*Task brief*.
Lines with the word "linejoin" are the answer; copy each of them from the data below.

*Material supplied*.
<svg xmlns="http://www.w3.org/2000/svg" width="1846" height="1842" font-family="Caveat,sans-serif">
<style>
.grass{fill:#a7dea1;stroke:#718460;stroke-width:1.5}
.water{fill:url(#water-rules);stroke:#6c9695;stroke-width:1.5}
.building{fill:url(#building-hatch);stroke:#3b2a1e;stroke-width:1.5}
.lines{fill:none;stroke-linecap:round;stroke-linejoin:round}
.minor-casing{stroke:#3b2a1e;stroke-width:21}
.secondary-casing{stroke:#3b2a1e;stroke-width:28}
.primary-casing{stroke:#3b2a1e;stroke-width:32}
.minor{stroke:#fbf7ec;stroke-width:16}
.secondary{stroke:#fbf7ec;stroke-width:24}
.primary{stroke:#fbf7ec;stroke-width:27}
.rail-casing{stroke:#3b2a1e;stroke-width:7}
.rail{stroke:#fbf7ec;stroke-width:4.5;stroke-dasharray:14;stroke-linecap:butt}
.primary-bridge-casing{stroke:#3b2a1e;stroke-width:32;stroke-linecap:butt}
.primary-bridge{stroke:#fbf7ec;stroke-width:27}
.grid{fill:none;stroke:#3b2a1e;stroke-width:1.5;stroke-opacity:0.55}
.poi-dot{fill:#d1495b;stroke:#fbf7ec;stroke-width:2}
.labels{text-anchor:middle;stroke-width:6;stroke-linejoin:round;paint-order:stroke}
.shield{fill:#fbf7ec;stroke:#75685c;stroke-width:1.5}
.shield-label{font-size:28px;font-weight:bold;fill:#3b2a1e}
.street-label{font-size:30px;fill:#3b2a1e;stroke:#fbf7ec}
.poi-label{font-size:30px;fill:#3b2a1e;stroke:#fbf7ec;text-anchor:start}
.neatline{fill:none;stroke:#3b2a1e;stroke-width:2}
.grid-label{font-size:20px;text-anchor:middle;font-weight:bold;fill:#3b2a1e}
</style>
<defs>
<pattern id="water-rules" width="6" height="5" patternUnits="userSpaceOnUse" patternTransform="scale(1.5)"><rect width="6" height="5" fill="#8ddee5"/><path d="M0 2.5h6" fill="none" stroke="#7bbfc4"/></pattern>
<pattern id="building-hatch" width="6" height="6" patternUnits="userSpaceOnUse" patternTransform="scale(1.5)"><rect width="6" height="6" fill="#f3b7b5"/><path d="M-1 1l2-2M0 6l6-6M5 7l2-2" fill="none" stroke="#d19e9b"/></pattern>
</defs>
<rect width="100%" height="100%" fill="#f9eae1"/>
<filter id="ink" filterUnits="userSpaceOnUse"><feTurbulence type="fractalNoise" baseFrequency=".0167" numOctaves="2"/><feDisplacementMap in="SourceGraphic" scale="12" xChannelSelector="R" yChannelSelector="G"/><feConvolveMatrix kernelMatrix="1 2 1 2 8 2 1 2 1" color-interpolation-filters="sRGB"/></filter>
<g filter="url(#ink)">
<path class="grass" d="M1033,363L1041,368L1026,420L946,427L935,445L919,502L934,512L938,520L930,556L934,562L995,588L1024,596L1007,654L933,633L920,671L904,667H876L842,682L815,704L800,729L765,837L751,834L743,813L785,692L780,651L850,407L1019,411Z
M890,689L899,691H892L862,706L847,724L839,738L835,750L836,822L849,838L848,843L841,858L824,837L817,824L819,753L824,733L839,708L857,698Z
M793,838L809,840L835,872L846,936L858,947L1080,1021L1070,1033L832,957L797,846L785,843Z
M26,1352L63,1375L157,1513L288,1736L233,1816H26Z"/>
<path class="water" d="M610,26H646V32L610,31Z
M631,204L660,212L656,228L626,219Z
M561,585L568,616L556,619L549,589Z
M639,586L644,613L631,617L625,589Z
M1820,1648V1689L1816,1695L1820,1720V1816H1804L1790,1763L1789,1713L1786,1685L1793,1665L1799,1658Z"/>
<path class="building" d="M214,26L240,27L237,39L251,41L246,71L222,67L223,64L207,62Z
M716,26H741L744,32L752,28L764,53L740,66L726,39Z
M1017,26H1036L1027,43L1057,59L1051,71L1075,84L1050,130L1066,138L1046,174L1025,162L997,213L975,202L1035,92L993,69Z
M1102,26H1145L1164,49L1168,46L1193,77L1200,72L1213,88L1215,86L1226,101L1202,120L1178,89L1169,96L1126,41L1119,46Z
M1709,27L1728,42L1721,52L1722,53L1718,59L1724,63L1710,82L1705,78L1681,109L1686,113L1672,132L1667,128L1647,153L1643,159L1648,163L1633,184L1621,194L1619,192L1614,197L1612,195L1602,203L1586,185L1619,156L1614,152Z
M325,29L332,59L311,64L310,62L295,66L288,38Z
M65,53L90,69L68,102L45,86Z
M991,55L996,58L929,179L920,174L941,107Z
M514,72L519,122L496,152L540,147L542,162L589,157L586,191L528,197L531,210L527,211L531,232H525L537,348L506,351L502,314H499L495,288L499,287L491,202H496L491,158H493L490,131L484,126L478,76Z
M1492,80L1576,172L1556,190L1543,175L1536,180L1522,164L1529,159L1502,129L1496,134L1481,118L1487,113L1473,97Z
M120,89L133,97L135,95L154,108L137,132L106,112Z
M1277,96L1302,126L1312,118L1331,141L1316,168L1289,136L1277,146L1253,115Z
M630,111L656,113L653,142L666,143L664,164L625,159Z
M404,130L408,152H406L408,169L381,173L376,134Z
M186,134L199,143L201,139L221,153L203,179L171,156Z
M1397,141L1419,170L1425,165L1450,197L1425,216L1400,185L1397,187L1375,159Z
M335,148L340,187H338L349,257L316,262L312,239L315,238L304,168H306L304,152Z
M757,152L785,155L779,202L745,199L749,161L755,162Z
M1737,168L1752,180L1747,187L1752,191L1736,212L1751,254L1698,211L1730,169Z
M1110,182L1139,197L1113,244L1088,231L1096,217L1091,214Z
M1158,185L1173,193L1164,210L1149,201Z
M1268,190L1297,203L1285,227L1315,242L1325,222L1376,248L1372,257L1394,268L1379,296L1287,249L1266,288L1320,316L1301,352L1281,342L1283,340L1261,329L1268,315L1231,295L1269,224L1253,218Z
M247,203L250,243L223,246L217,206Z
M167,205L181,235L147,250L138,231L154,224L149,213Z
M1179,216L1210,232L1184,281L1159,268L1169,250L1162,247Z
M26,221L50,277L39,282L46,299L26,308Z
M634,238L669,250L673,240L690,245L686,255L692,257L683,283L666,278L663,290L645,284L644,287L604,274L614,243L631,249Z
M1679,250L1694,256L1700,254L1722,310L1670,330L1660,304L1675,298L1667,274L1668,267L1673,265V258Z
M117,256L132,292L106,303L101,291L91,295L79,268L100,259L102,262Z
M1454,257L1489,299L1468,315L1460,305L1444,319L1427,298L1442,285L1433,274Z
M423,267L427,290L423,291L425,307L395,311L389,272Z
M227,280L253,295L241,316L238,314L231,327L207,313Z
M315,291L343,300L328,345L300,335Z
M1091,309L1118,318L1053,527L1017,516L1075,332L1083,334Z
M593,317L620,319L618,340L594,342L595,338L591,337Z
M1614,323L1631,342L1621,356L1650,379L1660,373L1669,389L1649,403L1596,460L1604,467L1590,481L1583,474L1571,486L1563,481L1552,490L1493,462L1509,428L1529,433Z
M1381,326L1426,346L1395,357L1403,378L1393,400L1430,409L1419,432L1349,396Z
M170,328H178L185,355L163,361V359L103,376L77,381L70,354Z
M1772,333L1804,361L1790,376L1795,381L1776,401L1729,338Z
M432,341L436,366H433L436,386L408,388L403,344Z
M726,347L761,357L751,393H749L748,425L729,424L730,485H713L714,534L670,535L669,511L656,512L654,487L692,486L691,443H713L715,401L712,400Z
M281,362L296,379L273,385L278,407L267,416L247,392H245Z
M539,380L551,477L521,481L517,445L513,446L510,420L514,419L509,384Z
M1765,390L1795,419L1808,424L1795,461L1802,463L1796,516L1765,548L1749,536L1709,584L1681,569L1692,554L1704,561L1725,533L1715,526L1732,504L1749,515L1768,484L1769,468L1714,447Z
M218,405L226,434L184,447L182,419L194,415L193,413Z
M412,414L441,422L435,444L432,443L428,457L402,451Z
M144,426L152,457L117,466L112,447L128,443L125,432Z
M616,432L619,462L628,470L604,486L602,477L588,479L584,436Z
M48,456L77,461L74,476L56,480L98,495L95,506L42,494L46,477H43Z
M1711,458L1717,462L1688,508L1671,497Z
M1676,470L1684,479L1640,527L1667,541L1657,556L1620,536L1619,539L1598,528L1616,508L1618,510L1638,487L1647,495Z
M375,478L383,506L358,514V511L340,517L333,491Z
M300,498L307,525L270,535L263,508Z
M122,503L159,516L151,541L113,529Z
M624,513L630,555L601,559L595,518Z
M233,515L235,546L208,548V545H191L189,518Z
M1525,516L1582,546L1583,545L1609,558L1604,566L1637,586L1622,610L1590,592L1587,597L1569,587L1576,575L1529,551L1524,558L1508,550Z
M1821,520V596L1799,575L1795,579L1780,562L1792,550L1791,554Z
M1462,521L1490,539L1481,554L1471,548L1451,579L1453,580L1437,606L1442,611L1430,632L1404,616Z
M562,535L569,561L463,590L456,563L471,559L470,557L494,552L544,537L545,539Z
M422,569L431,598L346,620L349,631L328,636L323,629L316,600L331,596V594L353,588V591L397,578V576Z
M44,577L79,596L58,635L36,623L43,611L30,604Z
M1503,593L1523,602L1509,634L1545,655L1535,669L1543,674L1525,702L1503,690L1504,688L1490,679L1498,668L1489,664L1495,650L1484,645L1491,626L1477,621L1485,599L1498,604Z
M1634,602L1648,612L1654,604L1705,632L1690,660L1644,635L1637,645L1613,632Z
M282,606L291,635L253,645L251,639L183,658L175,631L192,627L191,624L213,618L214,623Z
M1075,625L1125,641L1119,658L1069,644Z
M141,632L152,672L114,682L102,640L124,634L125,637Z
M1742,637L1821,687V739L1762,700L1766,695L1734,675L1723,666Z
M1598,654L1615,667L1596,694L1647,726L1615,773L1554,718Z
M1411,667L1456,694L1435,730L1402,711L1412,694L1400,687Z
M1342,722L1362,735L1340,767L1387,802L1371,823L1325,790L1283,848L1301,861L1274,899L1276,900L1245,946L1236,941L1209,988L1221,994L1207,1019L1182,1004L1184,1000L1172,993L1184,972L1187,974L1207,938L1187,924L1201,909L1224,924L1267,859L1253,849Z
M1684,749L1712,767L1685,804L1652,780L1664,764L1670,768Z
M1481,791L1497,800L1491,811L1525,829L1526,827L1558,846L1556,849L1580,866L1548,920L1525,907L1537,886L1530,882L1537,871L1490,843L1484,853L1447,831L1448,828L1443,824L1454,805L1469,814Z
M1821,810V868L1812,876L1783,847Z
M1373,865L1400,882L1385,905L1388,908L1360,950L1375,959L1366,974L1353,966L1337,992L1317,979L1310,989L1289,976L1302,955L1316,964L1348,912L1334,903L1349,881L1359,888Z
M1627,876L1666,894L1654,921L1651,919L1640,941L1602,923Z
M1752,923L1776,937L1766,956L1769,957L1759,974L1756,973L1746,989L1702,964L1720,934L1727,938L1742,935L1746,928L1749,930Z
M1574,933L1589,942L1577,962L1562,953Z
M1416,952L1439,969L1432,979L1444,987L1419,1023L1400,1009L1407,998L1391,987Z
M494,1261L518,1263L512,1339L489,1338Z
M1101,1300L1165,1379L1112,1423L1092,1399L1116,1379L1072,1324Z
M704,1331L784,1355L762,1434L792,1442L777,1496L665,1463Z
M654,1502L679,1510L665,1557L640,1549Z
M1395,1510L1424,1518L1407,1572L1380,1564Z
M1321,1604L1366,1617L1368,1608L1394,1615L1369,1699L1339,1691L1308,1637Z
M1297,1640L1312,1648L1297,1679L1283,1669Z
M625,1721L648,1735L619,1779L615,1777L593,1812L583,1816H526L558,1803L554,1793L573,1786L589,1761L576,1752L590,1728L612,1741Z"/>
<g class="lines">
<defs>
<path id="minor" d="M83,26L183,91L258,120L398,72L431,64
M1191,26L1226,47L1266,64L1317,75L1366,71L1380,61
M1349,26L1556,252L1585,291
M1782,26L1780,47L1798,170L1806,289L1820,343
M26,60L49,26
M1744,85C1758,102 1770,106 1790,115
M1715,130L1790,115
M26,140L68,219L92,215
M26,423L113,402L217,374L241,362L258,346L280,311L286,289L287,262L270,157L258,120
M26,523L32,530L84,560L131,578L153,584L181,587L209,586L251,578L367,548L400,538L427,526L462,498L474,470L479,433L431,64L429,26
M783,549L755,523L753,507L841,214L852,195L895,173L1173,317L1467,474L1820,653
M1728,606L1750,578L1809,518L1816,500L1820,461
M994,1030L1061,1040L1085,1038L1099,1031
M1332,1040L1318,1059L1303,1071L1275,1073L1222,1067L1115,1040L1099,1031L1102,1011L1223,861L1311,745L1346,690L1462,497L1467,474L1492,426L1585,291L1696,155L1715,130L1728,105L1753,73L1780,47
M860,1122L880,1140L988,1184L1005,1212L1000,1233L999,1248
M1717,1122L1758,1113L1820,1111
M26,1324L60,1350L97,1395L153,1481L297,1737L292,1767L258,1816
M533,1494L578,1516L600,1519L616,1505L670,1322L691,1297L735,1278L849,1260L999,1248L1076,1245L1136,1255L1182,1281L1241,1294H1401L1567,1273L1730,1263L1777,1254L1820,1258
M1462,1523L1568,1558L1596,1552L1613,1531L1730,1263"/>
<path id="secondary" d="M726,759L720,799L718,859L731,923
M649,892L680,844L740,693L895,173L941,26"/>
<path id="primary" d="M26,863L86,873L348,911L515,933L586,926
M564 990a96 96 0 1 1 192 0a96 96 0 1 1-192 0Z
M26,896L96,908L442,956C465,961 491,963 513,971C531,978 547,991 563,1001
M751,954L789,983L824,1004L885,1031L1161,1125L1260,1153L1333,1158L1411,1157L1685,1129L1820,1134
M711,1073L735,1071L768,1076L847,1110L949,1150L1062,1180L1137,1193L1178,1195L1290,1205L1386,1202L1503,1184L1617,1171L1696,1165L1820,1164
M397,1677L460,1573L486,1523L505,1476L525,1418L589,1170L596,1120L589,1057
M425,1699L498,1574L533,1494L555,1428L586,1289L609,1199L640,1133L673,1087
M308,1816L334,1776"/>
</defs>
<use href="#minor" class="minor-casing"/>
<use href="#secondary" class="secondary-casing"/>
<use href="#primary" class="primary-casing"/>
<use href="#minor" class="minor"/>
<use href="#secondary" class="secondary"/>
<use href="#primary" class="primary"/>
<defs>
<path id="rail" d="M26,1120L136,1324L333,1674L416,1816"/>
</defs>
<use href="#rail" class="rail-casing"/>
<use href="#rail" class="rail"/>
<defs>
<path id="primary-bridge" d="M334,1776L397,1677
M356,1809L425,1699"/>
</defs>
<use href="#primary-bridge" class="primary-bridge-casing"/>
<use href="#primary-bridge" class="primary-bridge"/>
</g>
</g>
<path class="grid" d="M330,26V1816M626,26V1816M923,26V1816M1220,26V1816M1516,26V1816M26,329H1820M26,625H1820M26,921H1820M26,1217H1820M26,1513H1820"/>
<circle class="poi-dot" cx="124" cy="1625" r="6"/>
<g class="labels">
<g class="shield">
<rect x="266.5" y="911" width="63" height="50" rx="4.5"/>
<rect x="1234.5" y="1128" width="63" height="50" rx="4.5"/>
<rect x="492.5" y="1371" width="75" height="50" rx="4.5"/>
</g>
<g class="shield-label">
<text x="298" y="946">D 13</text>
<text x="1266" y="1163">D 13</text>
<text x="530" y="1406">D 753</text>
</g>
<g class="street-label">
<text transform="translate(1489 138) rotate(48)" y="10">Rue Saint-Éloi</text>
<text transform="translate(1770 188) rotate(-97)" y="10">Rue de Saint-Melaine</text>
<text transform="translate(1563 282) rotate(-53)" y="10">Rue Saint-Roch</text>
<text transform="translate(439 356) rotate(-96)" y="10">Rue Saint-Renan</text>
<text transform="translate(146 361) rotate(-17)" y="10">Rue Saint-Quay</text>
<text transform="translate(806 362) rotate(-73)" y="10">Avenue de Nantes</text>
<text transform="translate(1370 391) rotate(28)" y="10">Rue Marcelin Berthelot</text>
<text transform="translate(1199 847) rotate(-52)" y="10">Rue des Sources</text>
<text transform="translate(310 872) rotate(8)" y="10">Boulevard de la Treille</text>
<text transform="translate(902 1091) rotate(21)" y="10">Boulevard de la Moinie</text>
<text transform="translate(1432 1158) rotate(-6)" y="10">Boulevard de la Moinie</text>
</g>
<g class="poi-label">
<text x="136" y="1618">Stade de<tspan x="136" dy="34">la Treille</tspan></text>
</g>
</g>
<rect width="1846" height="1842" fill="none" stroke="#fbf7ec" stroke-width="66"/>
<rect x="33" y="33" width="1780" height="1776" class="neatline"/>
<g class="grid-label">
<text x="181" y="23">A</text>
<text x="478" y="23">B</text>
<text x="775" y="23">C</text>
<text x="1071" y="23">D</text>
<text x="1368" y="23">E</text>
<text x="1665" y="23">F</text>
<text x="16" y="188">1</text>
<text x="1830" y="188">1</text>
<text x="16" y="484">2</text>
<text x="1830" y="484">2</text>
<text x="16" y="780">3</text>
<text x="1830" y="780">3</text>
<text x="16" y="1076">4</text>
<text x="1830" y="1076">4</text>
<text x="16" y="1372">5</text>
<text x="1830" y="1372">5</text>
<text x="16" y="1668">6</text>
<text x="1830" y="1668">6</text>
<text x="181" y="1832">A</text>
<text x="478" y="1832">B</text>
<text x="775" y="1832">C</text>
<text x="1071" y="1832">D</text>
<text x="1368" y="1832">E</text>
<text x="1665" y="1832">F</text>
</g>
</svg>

*Answer to this exercise*.
.lines{fill:none;stroke-linecap:round;stroke-linejoin:round}
.labels{text-anchor:middle;stroke-width:6;stroke-linejoin:round;paint-order:stroke}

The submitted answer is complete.